## TEXTO PROPORCIONADO
++++++++++++++++++++
Carver se detiene, creo que me habla al oído, un hilo no siempre se corta, me parece oírle, Carver hace como que no sabe lo que dice, pero lo dice, no duda, pero se interroga, así han sido estas páginas contadas para leerlas. Y en eso andamos, el viejo Henry relatando sus días de invierno en el rancho cuando sólo nevaba y nevaba, en esa inmensa soledad con Anna. ¿Qué hacía?, preguntó Herb. Bailar, contestó el anciano como si ya no existiera realidad. Pero todos sabemos que siempre de eso algo hay o queda. Con un tocadiscos y algunos discos se iban al centro de la sala y comenzaba el baile. Cuando el último disco dejaba de sonar, apagaban todas las luces menos una y se iban a acostar. Sólo los copos de nieve se escuchaban en la noche.

El cuadro era conmovedor por lo que relata Carver respecto del personaje enfermera que escuchaba el relato. Henry se ganó el derecho de ir a ver todos los días a su mujer a la otra habitación, comer juntos y conversar temas de nunca acabar. Ya se había recuperado bastante. Terri no aguantó la historia, se quejó de que antes no se la había relatado completa y que temía que esto terminara mal. Carver le va sacando punta a la psicología de los personajes, no les deja vivir una vida plana. La historia me vino a la memoria, justifica Herb, por lo que hablábamos del amor. En medio de la ginebra y el ocaso rojizo del sol que ya envolvía la cocina de Albuquerque, Herb pensaba en sus hijos y deseaba llamarles por teléfono. Y así van sucediéndose situaciones, las alergias a las abejas de la ex mujer de Herb a quien mataría y sueña con que un enjambre le pique. Henry y Anna, pienso, son un oasis entre estos principiantes del amor. Herb también quisiera vestirse de apicultor y tocar la puerta de su ex para dejarle un enjambre completo.
++++++++++++++++++++
## INFORMACIÓN PRESENTADA
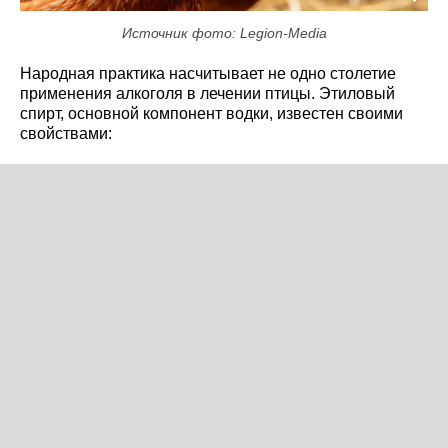
Источник фото: Legion-Media
Народная практика насчитывает не одно столетие
применения алкоголя в лечении птицы. Этиловый
спирт, основной компонент водки, известен своими
свойствами:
++++++++++++++++++++
## TRABAJO REQUERIDO
Transcribe sin alterar una sola palabra el pasaje del texto sobre el relato de Carver que va desde «Carver se detiene, creo» hasta «en la noche.».

## RESPUESTA ESPERADA
Carver se detiene, creo que me habla al oído, un hilo no siempre se corta, me parece oírle, Carver hace como que no sabe lo que dice, pero lo dice, no duda, pero se interroga, así han sido estas páginas contadas para leerlas. Y en eso andamos, el viejo Henry relatando sus días de invierno en el rancho cuando sólo nevaba y nevaba, en esa inmensa soledad con Anna. ¿Qué hacía?, preguntó Herb. Bailar, contestó el anciano como si ya no existiera realidad. Pero todos sabemos que siempre de eso algo hay o queda. Con un tocadiscos y algunos discos se iban al centro de la sala y comenzaba el baile. Cuando el último disco dejaba de sonar, apagaban todas las luces menos una y se iban a acostar. Sólo los copos de nieve se escuchaban en la noche.